Au niveau du plan d’eau, la méthode la plus radicale consisterait dans la vidange totale de l’étang avec minéralisation des sédiments contenus dans le fond. De multiples autres actions intermédiaires vont du curage des sédiments à l’assec partiel (abaissement du niveau). Des traitements chimiques existent (sulfate d’aluminium, sulfate de cuivre), mais ils ne sont pas sans risque. Une évaluation est ici nécessaire, ce qui n’est pas toujours le cas. Des vendeurs de produits privilégient l’impact de court terme sur les cyanobactéries sans se soucier de l’impact à plus long terme.

Des retours d’expérience seraient donc nécessaires sur la base d’évaluation systématique des actions menées. Parfois, on se contente de l’épandage de produits chimiques puis les gestionnaires et les pêcheurs suivent les évolutions du bloom à l’œil nu ! De façon générale, on dispose de peu d’évaluations environnementales et de suivis d’actions.
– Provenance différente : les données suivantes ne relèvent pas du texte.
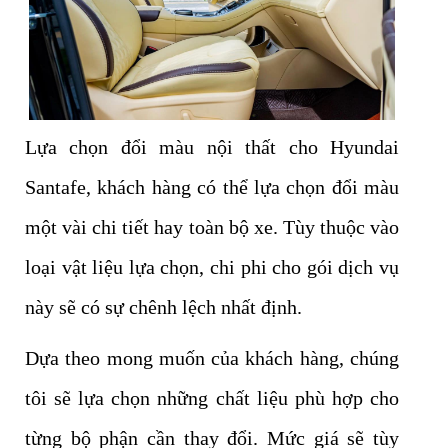
Lựa chọn đổi màu nội thất cho Hyundai
Santafe, khách hàng có thể lựa chọn đổi màu
một vài chi tiết hay toàn bộ xe. Tùy thuộc vào
loại vật liệu lựa chọn, chi phi cho gói dịch vụ
này sẽ có sự chênh lệch nhất định.
Dựa theo mong muốn của khách hàng, chúng
tôi sẽ lựa chọn những chất liệu phù hợp cho
từng bộ phận cần thay đổi. Mức giá sẽ tùy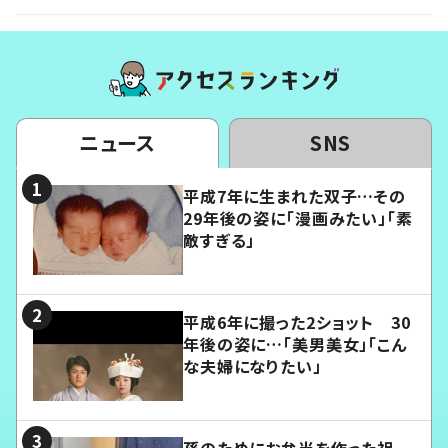
ニュース
SNS
平成7年に生まれた双子…その
29年後の姿に「漫画みたい」「素
敵すぎる」
平成6年に撮った2ショット 30
年後の姿に…「美男美女」「こん
な夫婦になりたい」
孫のためにお弁当を作った祖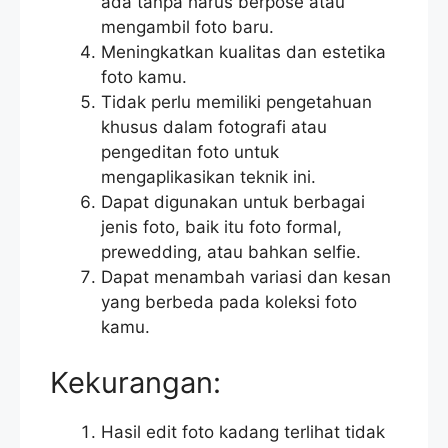
ada tanpa harus berpose atau
mengambil foto baru.
Meningkatkan kualitas dan estetika
foto kamu.
Tidak perlu memiliki pengetahuan
khusus dalam fotografi atau
pengeditan foto untuk
mengaplikasikan teknik ini.
Dapat digunakan untuk berbagai
jenis foto, baik itu foto formal,
prewedding, atau bahkan selfie.
Dapat menambah variasi dan kesan
yang berbeda pada koleksi foto
kamu.
Kekurangan:
Hasil edit foto kadang terlihat tidak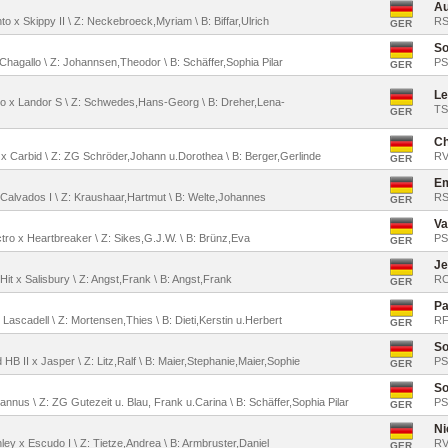
Au
to x Skippy II \ Z: Neckebroeck,Myriam \ B: Biffar,Ulrich
RS
GER
So
x Chagallo \ Z: Johannsen,Theodor \ B: Schäffer,Sophia Pilar
PS
GER
Le
ino x Landor S \ Z: Schwedes,Hans-Georg \ B: Dreher,Lena-
TS
GER
Ch
I x Carbid \ Z: ZG Schröder,Johann u.Dorothea \ B: Berger,Gerlinde
RV
GER
E
 x Calvados I \ Z: Kraushaar,Hartmut \ B: Welte,Johannes
RS
GER
Va
tro x Heartbreaker \ Z: Sikes,G.J.W. \ B: Brünz,Eva
PS
GER
Je
Hit x Salisbury \ Z: Angst,Frank \ B: Angst,Frank
RC
GER
Pa
 Lascadell \ Z: Mortensen,Thies \ B: Dieti,Kerstin u.Herbert
RF
GER
So
 HB II x Jasper \ Z: Litz,Ralf \ B: Maier,Stephanie,Maier,Sophie
PS
GER
So
rannus \ Z: ZG Gutezeit u. Blau, Frank u.Carina \ B: Schäffer,Sophia Pilar
PS
GER
Ni
ley x Escudo I \ Z: Tietze,Andrea \ B: Armbruster,Daniel
RV
GER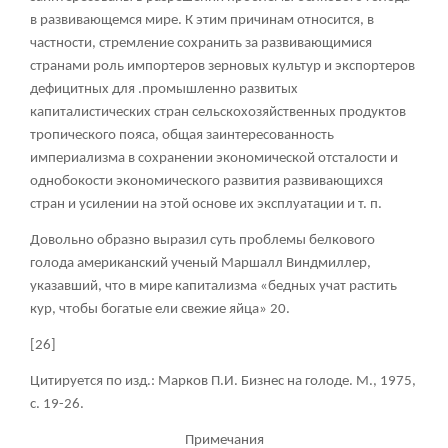
в развивающемся мире. К этим причинам относится, в
частности, стремление сохранить за развивающимися
странами роль импортеров зерновых культур и экспортеров
дефицитных для .промышленно развитых
капиталистических стран сельскохозяйственных продуктов
тропического пояса, общая заинтересованность
империализма в сохранении экономической отсталости и
однобокости экономического развития развивающихся
стран и усилении на этой основе их эксплуатации и т. п.
Довольно образно выразил суть проблемы белкового
голода американский ученый Маршалл Виндмиллер,
указавший, что в мире капитализма «бедных учат растить
кур, чтобы богатые ели свежие яйца»
20
.
[26]
Цитируется по изд.: Марков П.И. Бизнес на голоде. М., 1975,
с. 19-26.
Примечания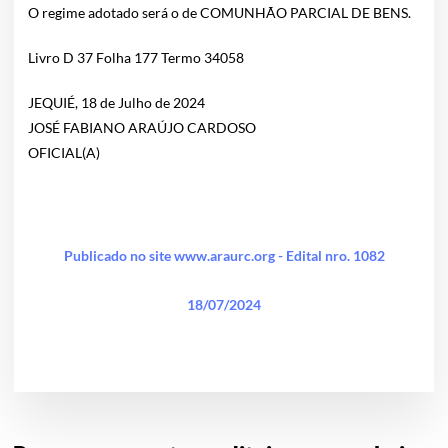
O regime adotado será o de COMUNHÃO PARCIAL DE BENS.
Livro D 37 Folha 177 Termo 34058
JEQUIÉ, 18 de Julho de 2024
JOSÉ FABIANO ARAÚJO CARDOSO
OFICIAL(A)
Publicado no site www.araurc.org - Edital nro. 1082
18/07/2024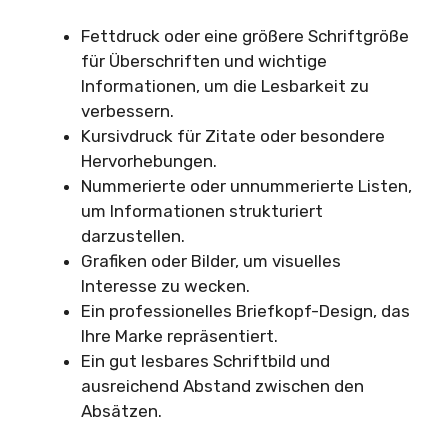
Fettdruck oder eine größere Schriftgröße
für Überschriften und wichtige
Informationen, um die Lesbarkeit zu
verbessern.
Kursivdruck für Zitate oder besondere
Hervorhebungen.
Nummerierte oder unnummerierte Listen,
um Informationen strukturiert
darzustellen.
Grafiken oder Bilder, um visuelles
Interesse zu wecken.
Ein professionelles Briefkopf-Design, das
Ihre Marke repräsentiert.
Ein gut lesbares Schriftbild und
ausreichend Abstand zwischen den
Absätzen.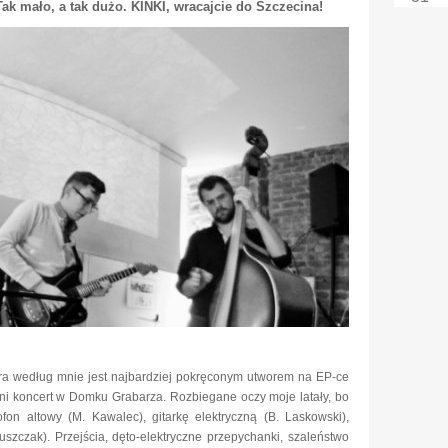
Tak mało, a tak dużo. KINKI, wracajcie do Szczecina!
óra według mnie jest najbardziej pokręconym utworem na EP-ce
tni koncert w Domku Grabarza. Rozbiegane oczy moje latały, bo
fon altowy (M. Kawalec), gitarkę elektryczną (B. Laskowski),
uszczak). Przejścia, dęto-elektryczne przepychanki, szaleństwo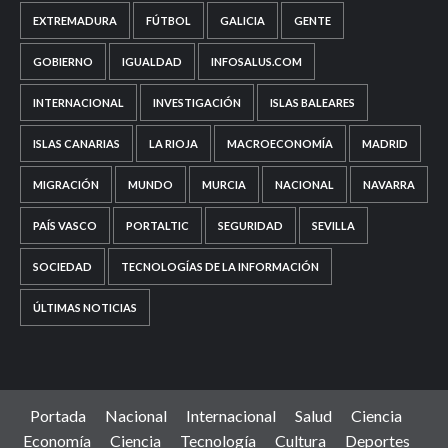
EXTREMADURA
FÚTBOL
GALICIA
GENTE
GOBIERNO
IGUALDAD
INFOSALUS.COM
INTERNACIONAL
INVESTIGACIÓN
ISLAS BALEARES
ISLAS CANARIAS
LA RIOJA
MACROECONOMÍA
MADRID
MIGRACIÓN
MUNDO
MURCIA
NACIONAL
NAVARRA
PAÍS VASCO
PORTALTIC
SEGURIDAD
SEVILLA
SOCIEDAD
TECNOLOGÍAS DE LA INFORMACIÓN
ÚLTIMAS NOTICIAS
Portada
Nacional
Internacional
Salud
Ciencia
Economía
Ciencia
Tecnología
Cultura
Deportes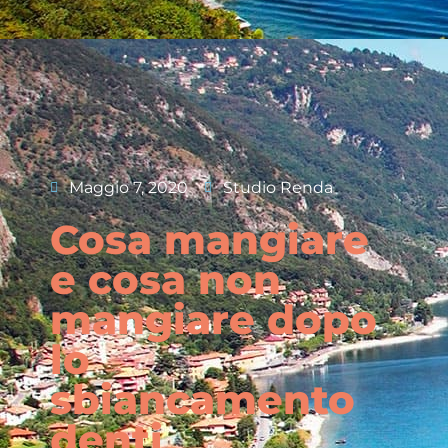
Maggio 7, 2020
Studio Renda
Cosa mangiare
e cosa non
mangiare dopo
lo
sbiancamento
denti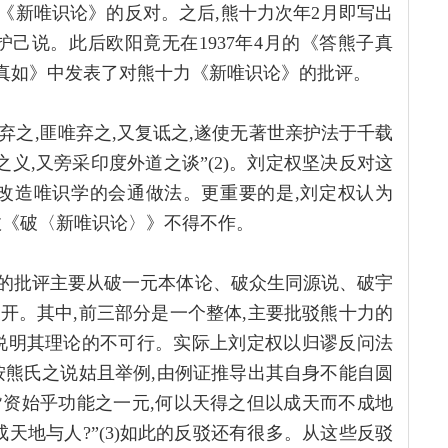
对《新唯识论》的反对。之后,熊十力次年2月即写出
己说。此后欧阳竟无在1937年4月的《答熊子真
答陈真如》中发表了对熊十力《新唯识论》的批评。
弃之,匪唯弃之,又复诋之,遂使无著世亲护法于千载
家之义,又旁采印度外道之谈”(2)。刘定权坚决反对这
改造唯识学的会通做法。更重要的是,刘定权认为
故《破〈新唯识论〉》不得不作。
”的批评主要从破一元本体论、破众生同源说、破宇
开。其中,前三部分是一个整体,主要批驳熊十力的
说明其理论的不可行。实际上刘定权以归谬反问法
按熊氏之说姑且举例,由例证推导出其自身不能自圆
皆资始乎功能之一元,何以天得之但以成天而不成地
天地与人?”(3)如此的反驳还有很多。从这些反驳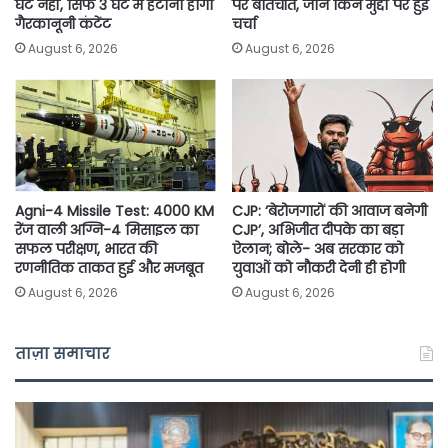
घंटे नहीं, सिर्फ 3 घंटे में हटाना होगा
पर बातचीत, जानें किन मुद्दों पर हुई
गैरकानूनी कंटेंट
चर्चा
August 6, 2026
August 6, 2026
Agni-4 Missile Test: 4000 KM
CJP: ‘बेरोजगारों की आवाज बनेगी
रेंज वाली अग्नि-4 मिसाइल का
CJP’, अभिजीत दीपके का बड़ा
सफल परीक्षण, भारत की
ऐलान; बोले- अब सरकार को
रणनीतिक ताकत हुई और मजबूत
युवाओं को नौकरी देनी ही होगी
August 6, 2026
August 6, 2026
ताज़ा समाचार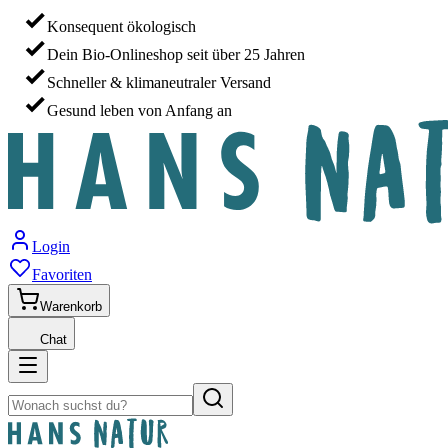
Konsequent ökologisch
Dein Bio-Onlineshop seit über 25 Jahren
Schneller & klimaneutraler Versand
Gesund leben von Anfang an
Login
Favoriten
Warenkorb
Chat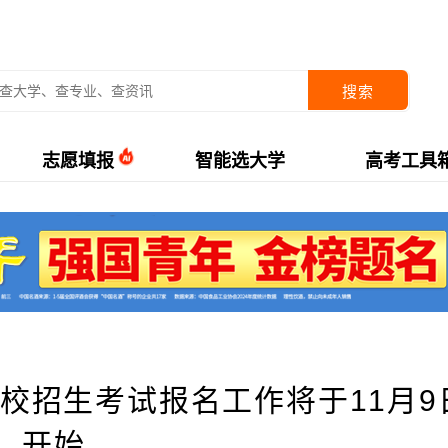
搜索
志愿填报
智能选大学
高考工具
学校招生考试报名工作将于11月9
开始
Ce déficit d’information rend difficile de savoir quelles sont les bonnes pratiques en matière de réduction d’un bloom. Il serait très utile de constituer une base de données relative à la lutte contre les cyanobactéries, d’instituer un cahier des charges pour un protocole d’actions et un suivi, de mettre en place une instance d’expertise pour avis et recommandations.

 

Des solutions globales de plus long terme

Au-delà des mesures locales curatives, il faudrait mettre en place des politiques de prévention pour réduire les apports excessifs en nutriments. De multiples mesures seraient nécessaires (contrôle des prélèvements d’eau dans le milieu, lutte contre les pollutions diffuse, contrôle des stations d’épuration et des assainissements individuels, …).

Sources et Rivières du Limousin privilégiera deux politiques globales en priorité :

  • La première concerne le choix d’un type d’agriculture.
    On sait que l’agriculture intensive devrait être remplacée par un modèle respectueux de l’environnement. Le Limousin n’a pas à s’engager dans un modèle agricole obsolète (irrigation, élevages intensifs, utilisation de produits chimiques, génétique, mécanisation…). Par ailleurs, il est parfaitement établi que ce modèle intensif ne permettra pas de nourrir 10 milliards d’individus en 2050, contrairement à un modèle d’agriculture paysanne et familiale qu’il ne faudrait pas faire disparaître du Limousin !
  • La seconde concerne la politique des étangs.
    Sources et Rivières du Limousin maintient que la multiplication des étangs (plus de 22000 en Limousin !) constitue une cause essentielle de diminution des débits des cours d’eau, de perte sèche d’eau par évaporation et d’augmentation généralisée de la température de l’eau. L’étang de la Pouge est un exemple significatif des conséquences de la multiplication des étangs sur le bassin versant du Goret. Même si ce n’est pas la cause unique, les 46 étangs recensés ne sont certainement pas neutres dans le réchauffement des eaux et la réduction des débits. Une autre politique des étangs est indispensable.